The history of Cambodian art stretches back centuries to ancient crafts. Traditional Cambodian arts and crafts include textiles, non-textile weaving, silversmithing, stone carving, lacquerware, ceramics, wat murals, and kite-making. Beginning in the mid-20th century, a tradition of modern art began in Cambodia, though in the later 20th century both traditional and modern arts declined for several reasons, including the killing of artists by the Khmer Rouge. The country has experienced a recent artistic revival due to increased support from governments, NGOs, and foreign tourists.

History:        
The history of Cambodian art stretches back centuries to ancient pottery, silk weaving, and stone carving. The height of Khmer art occurred during the Angkor period; much of the era's stone carving and architecture survives to the present. In pre-colonial Cambodia, art and crafts were generally produced either by rural non-specialists for practical use or by skilled artists producing works for the Royal Palace. In modern Cambodia, many artistic traditions entered a period of decline or even ceased to be practiced, but the country has experienced a recent artistic revival as the tourist market has increased and governments and NGOs have contributed to the preservation of Cambodian culture.

Textiles:                
Silk weaving in Cambodia has a long history. The practice dates to as early as the first century, and textiles were used in trade during Angkorian times. Even modern textile production evidences these historic antecedents: motifs found on silk today often echo clothing details on ancient stone sculptures.

There are two main types of Cambodian weaving. The ikat technique (Khmer: chong kiet), which produces patterned fabric, is quite complex. To. create patterns, weavers tie and dye portions of weft yarn before weaving begins. Patterns are diverse and vary by region; common motifs include lattice, stars, and spots. The second weaving technique, unique to Cambodia, is called "uneven twill". It yields single or two-color fabrics, which are produced by weaving three threads so that the "color of one thread dominates on one side of the fabric, while the two others determine the colour on the reverse side." Traditionally, Cambodian textiles have employed natural dyes.

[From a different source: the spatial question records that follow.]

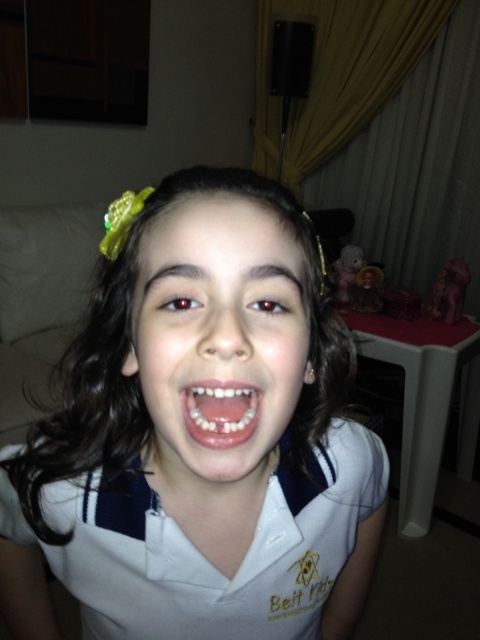
Can you confirm if white glossy shirt at center is taller than white matte school uniform at center?

Correct, white glossy shirt at center is much taller as white matte school uniform at center.

Based on the photo, who is more forward, (144, 385) or (111, 477)?

Point (144, 385) is in front.

Image resolution: width=480 pixels, height=640 pixels. In order to click on white glossy shirt at center in this screenshot , I will do `click(194, 440)`.

Is point (279, 364) positioned in front of point (235, 442)?

No, it is behind (235, 442).

Locate an element on the screen. The image size is (480, 640). smooth skin face at center is located at coordinates (217, 340).

Is point (180, 248) behind point (224, 408)?

That is True.

Find the location of a particular element. This screenshot has height=640, width=480. smooth skin face at center is located at coordinates (217, 340).

Who is positioned more to the left, white glossy shirt at center or white glossy teeth at center?

From the viewer's perspective, white glossy shirt at center appears more on the left side.

Find the location of a particular element. The image size is (480, 640). white glossy shirt at center is located at coordinates (194, 440).

The height and width of the screenshot is (640, 480). Find the location of `white glossy shirt at center`. white glossy shirt at center is located at coordinates (194, 440).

Red dye comes from lac insect nests, blue dye from indigo, yellow and green dye from Prohut bark, and black dye from ebony bark.

Cambodia's modern silk-weaving centers are Takeo, Battambang, Beanteay Meanchey, Siem Reap and Kampot provinces. Silk-weaving has seen a major revival recently, with production doubling over the past ten years. This has provided employment for many rural women. Cambodian silk is generally sold domestically, where it is used in Sampot (wrap skirts), furnishings, and pidan (pictorial tapestries), but interest in international trade is increasing.


Cotton textiles have also played a significant role in Cambodian culture. Though today Cambodia imports most of its cotton, traditionally woven cotton remains popular. Rural women often weave homemade cotton fabric, which is used in garments and for household purposes. Krama, the traditional check scarves worn almost universally by Cambodians, are made of cotton.

Stone carving:
Cambodia's best-known stone carving adorns the temples of Angkor, which are "renowned for the scale, richness and detail of their sculpture". In modern times, however, the art of stone carving became rare, largely because older sculptures survived undamaged for centuries (eliminating the need for replacements) and because of the use of cement molds for modern temple architecture. By the 1970s and 1980s, the craft of stone carving was nearly lost.

During the late 20th century, however, efforts to restore Angkor resulted in a new demand for skilled stone carvers to replace missing or damaged pieces, and a new tradition of stone carving is arising to meet this need. Most modern carving is traditional-style, but some carvers are experimenting with contemporary designs. Interest is also renewing for using stone carving in modern wats. Modern carvings are typically made from Banteay Meanchey sandstone, though stone from Pursat and Kompong Thom is also used.